La république espagnole – en pleine guerre civile contre le futur dictateur Franco, demanda à Picasso, entre autres artistes proéminents de l’époque, de créer un tableau pour son pavillon à l’Exposition Internationale de Paris de 1937. L’œuvre qu’il composa fut Guernica, le tableau de la taille d’un mural maintenant bien connu, inspiré par le bombardement du petit village basque du même nom.

 

Bien que nombrent des œuvres de Picasso étaient déjà considérées comme des chefs d‘œuvres – comme «Les demoiselles d’Avignon» (1907), censé avoir lancé l’art abstrait en Europe – le Guernica de Picasso se démarque des autres créations de l'artiste.

 

Picasso et la création de Guernica

 

Les expériences artistiques qui ont mené à Guernica

 

Dans le milieu des années 20, alors qu’il commençait à s’intéresser au Surréalisme, il peignait des intérieurs avec des natures mortes, mettant en avant des objets comme les instruments de musique ou des fruits. Au début, ces travaux étaient porteurs de plaisir. Mais, comme Wagner l’explique, les scènes d’intérieur deviennent graduellement claustro-phobiques « Son plaisir semble devenir carbonisé et brulé », dit-elle, « La toile devient un théâtre de drame. »

####################

### CONSIGNE A:
Relevez chaque ligne des entrées ci-dessous où figure le mot "lens", en respectant la casse, puis recopiez ces lignes.

(Entrées issues d'un jeu de données)
####################

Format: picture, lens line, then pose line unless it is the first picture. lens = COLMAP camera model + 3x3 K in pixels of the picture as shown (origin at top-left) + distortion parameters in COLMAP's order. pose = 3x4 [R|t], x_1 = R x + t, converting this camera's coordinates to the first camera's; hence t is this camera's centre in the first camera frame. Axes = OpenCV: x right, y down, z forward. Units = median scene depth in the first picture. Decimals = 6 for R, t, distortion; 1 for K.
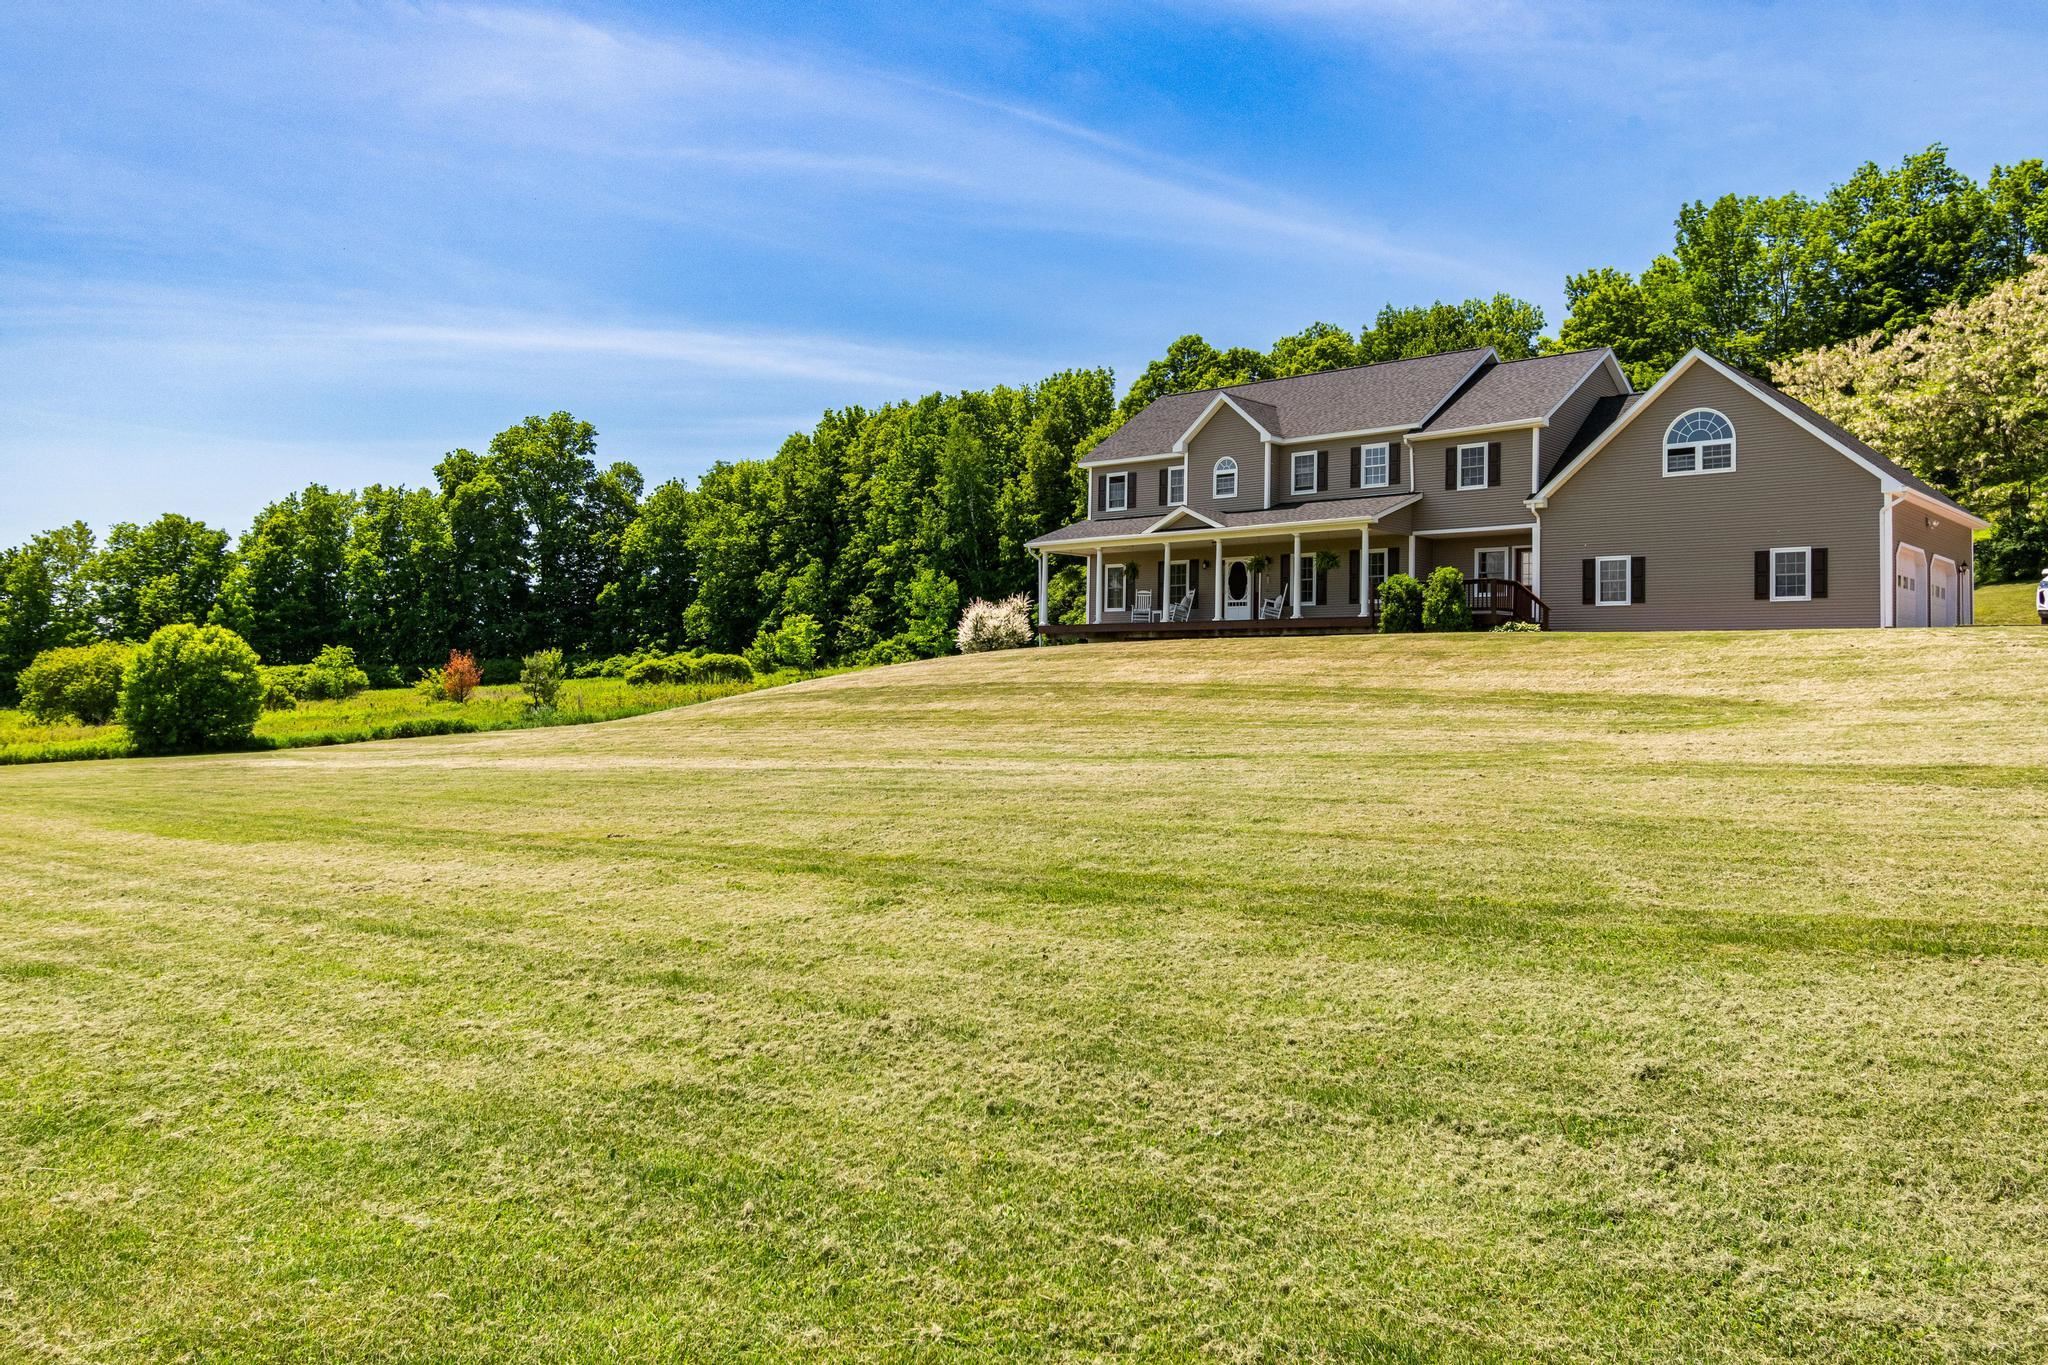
lens RADIAL K [[1497.5, 0, 1022.2], [0, 1497.5, 628.8], [0, 0, 1]] dist [0.008021, -0.007295]
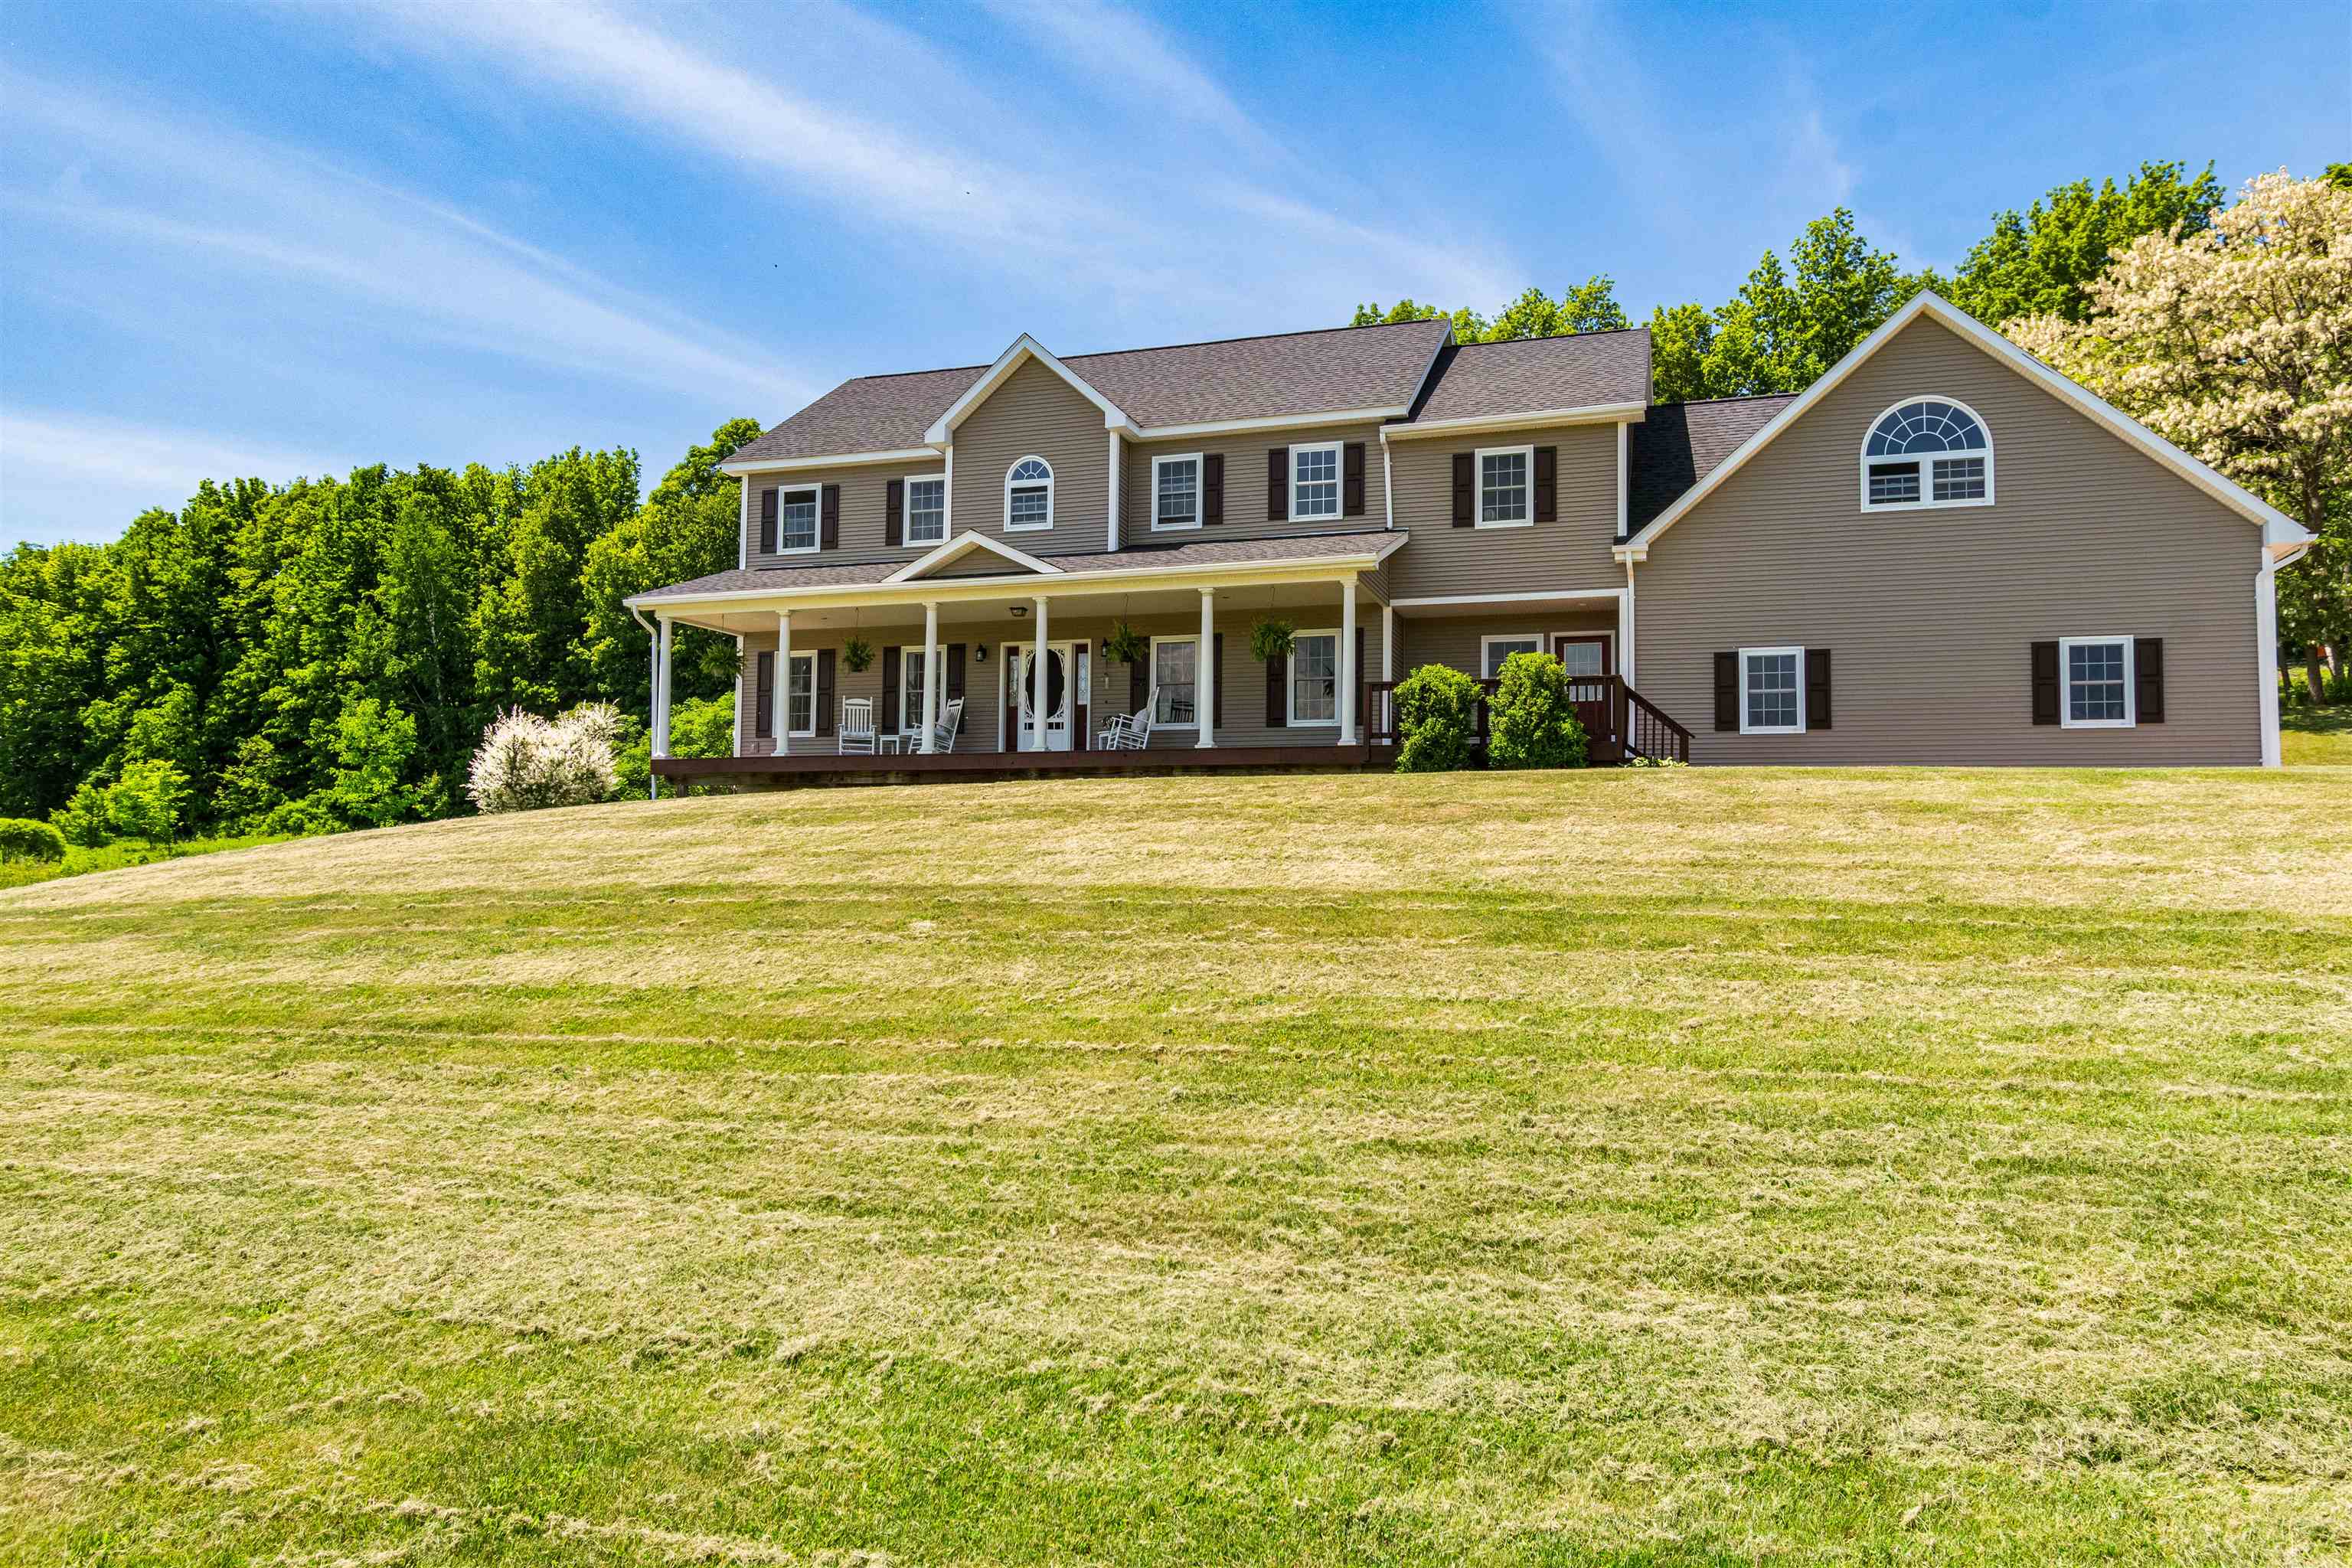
lens RADIAL K [[1535.3, 0, 1167.8], [0, 1535.3, 786.3], [0, 0, 1]] dist [0.008327, -0.010810]
pose [[0.909608, 0.015163, 0.415191, -0.019072], [-0.011629, 0.999871, -0.011040, 0.004457], [-0.415305, 0.005214, 0.909667, 0.179762]]
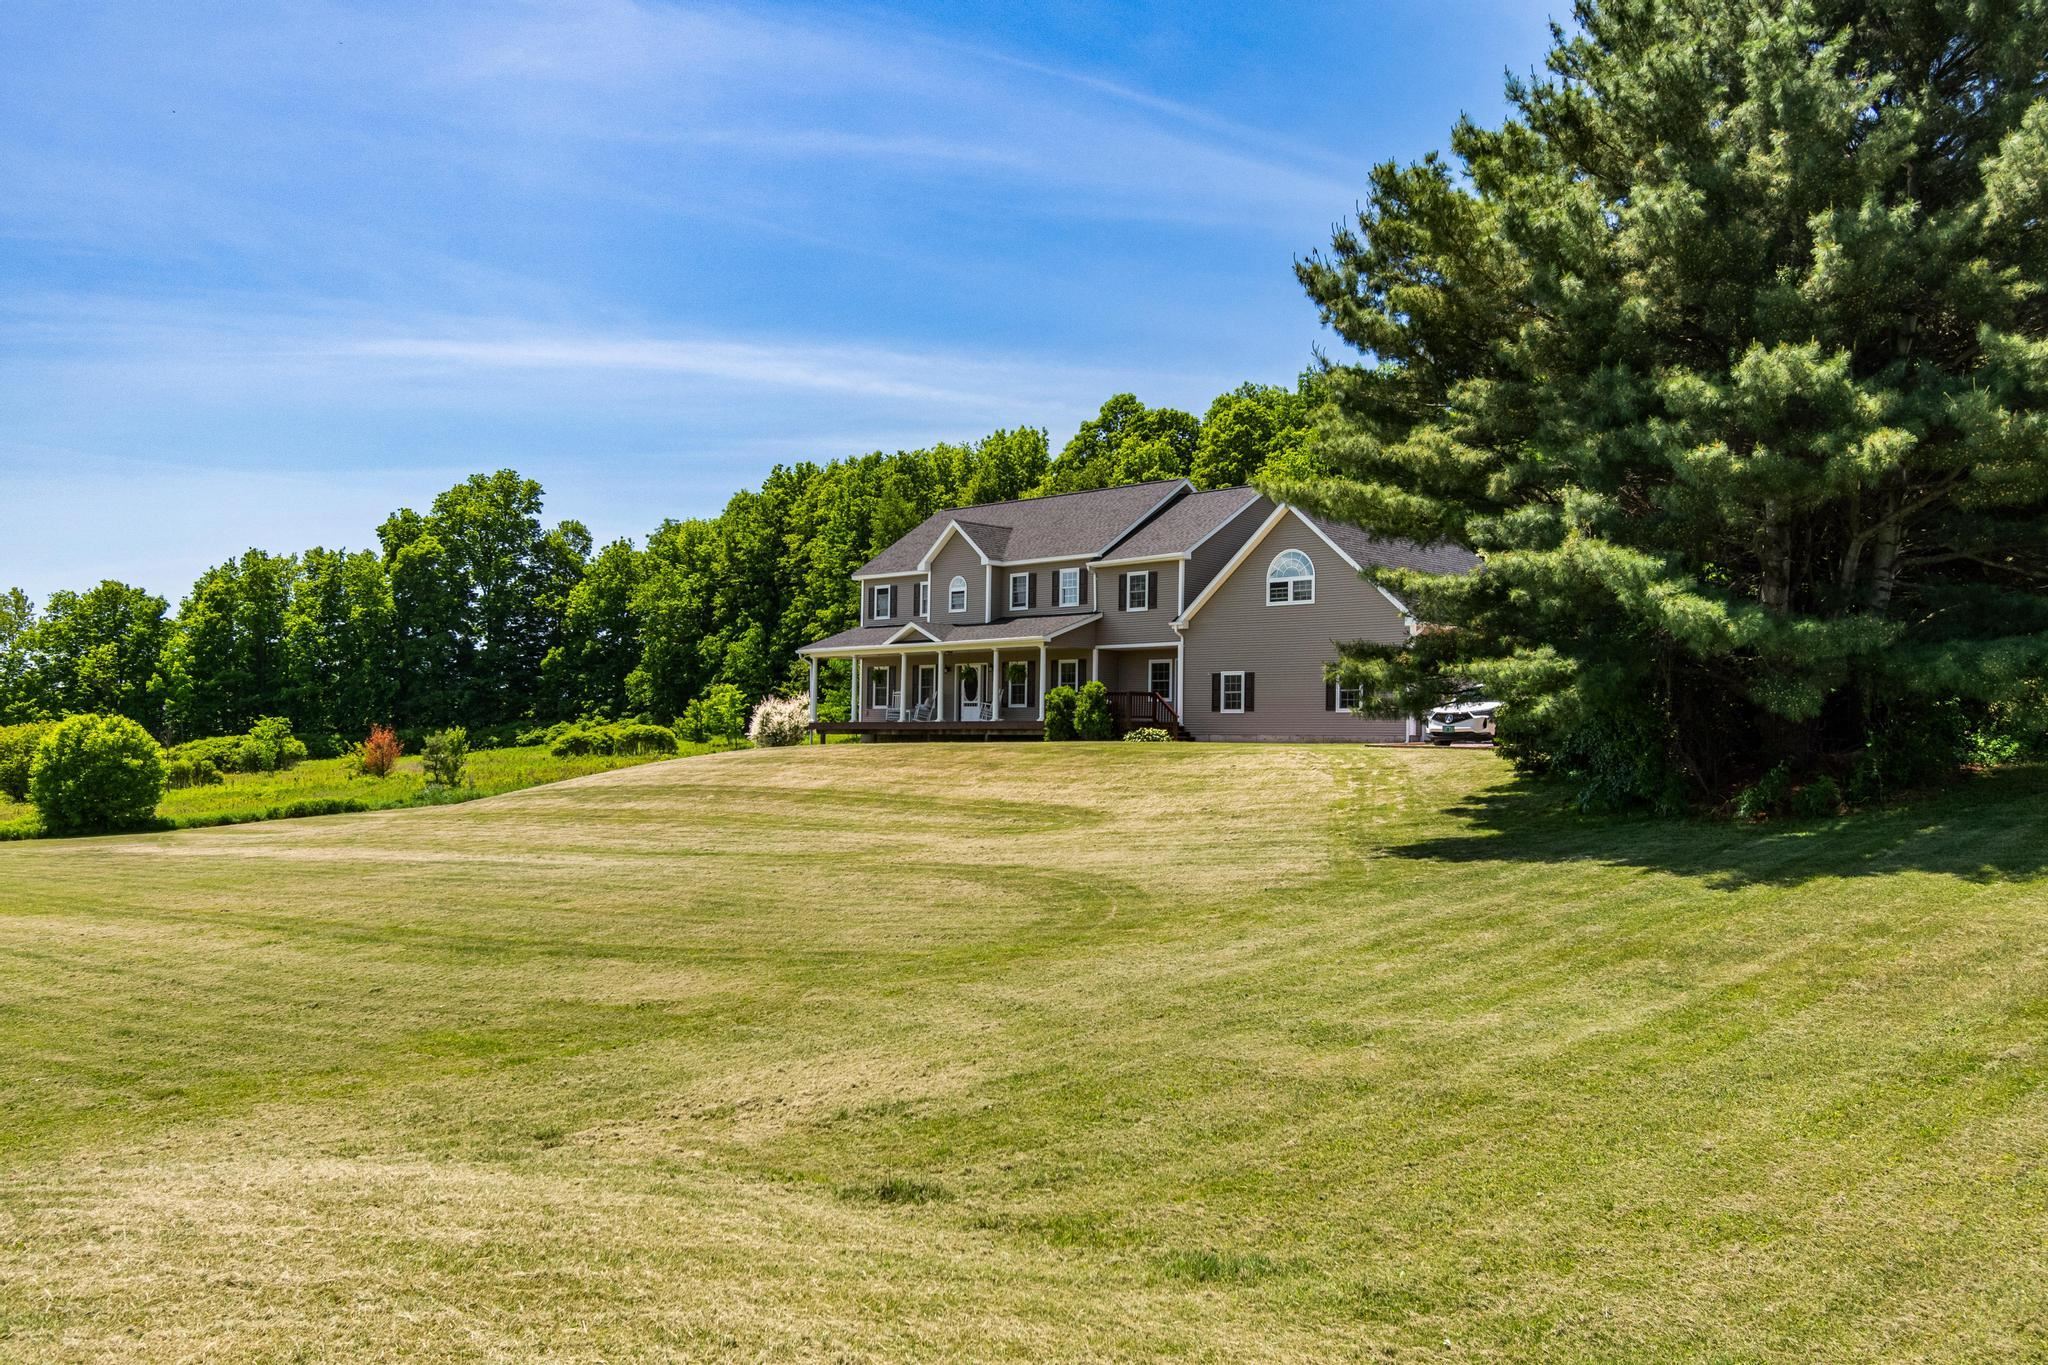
lens RADIAL K [[1683.8, 0, 1030.0], [0, 1683.8, 684.5], [0, 0, 1]] dist [-0.000519, 0.008673]
pose [[0.999493, -0.008122, -0.030784, 0.088037], [0.008348, 0.999939, 0.007227, -0.015682], [0.030723, -0.007480, 0.999500, -0.107833]]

####################

### CONSIGNE B:
Prolongez l'extrait sur Picasso et la création de Guernica à partir de sa dernière phrase.

### RÉSULTAT A:
Format: picture, lens line, then pose line unless it is the first picture. lens = COLMAP camera model + 3x3 K in pixels of the picture as shown (origin at top-left) + distortion parameters in COLMAP's order. pose = 3x4 [R|t], x_1 = R x + t, converting this camera's coordinates to the first camera's; hence t is this camera's centre in the first camera frame. Axes = OpenCV: x right, y down, z forward. Units = median scene depth in the first picture. Decimals = 6 for R, t, distortion; 1 for K.
lens RADIAL K [[1497.5, 0, 1022.2], [0, 1497.5, 628.8], [0, 0, 1]] dist [0.008021, -0.007295]
lens RADIAL K [[1535.3, 0, 1167.8], [0, 1535.3, 786.3], [0, 0, 1]] dist [0.008327, -0.010810]
lens RADIAL K [[1683.8, 0, 1030.0], [0, 1683.8, 684.5], [0, 0, 1]] dist [-0.000519, 0.008673]

### RÉSULTAT B:
La transition s’effectua pendant que l’Europe se remettait de la 1ʳᵉ guerre mondiale, les années précédant le crash de 1929. Durant cette période, Picasso et les Surréalistes exploraient les recoins sombres de la psyché. « Picasso savait très bien qu’être humain, c'était être confronté à la terreur, la tragédie, les excès et la violence ; et il croyait dur comme fer que la psyché est l’endroit où se révèle le subconscient.»

 

Les trois danseurs(1925), est un exemple parfait du travail de Picasso pendant cette période. « C’est un tableau plein d’excès ; pour Picasso, ce qui est maintenant dans la pièce ce ne sont pas des natures mortes, mais des corps de femmes, traités de manière immensément complexe et étrange », nous dit Wagner.

 

Fameux pour ses relations avec les femmes, Picasso fait des portraits affectueux des ses amantes pour ses œuvres privées, mais pour les autres, il s’en détache de manière notable.

Pour ses œuvres publiques, il considérait comment les corps de femmes pouvaient être monumentaux ou architecturaux ; comment elles pouvaient devenir des trappes ou des machines ; comment elles pouvaient représenter une autre réalité, et aussi comment elles pouvaient être monstrueuses. Dans les années menant à Guernica, les croquis et tableaux montrent d’évidence la rumination sur le symbolisme qui peut être utilisé au travers de la manipulation du corps féminin – expérimentations qui culminent en Guernica.

 

Malgré les spéculations qui voudraient que Guernica ait été crée très rapidement, le concept n’est n’est pas tombé du ciel. C’est le résultat d’années de création artistiques et de l’intérêt de l’artiste pour la politique de l’Espagne, où sa famille vivait.

 

Picasso reçoit la commande

Bien que les pavillons Allemands et Russes à l’Expo de 1937 aient été d’immenses structures architecturales représentant l’autorité et le pouvoir, la République Espagnole, entré il y a un peu moins d’un an dans la guerre civile, opta pour une structure modeste, efficace, remplie d’oeuvres d’art de classe mondiale.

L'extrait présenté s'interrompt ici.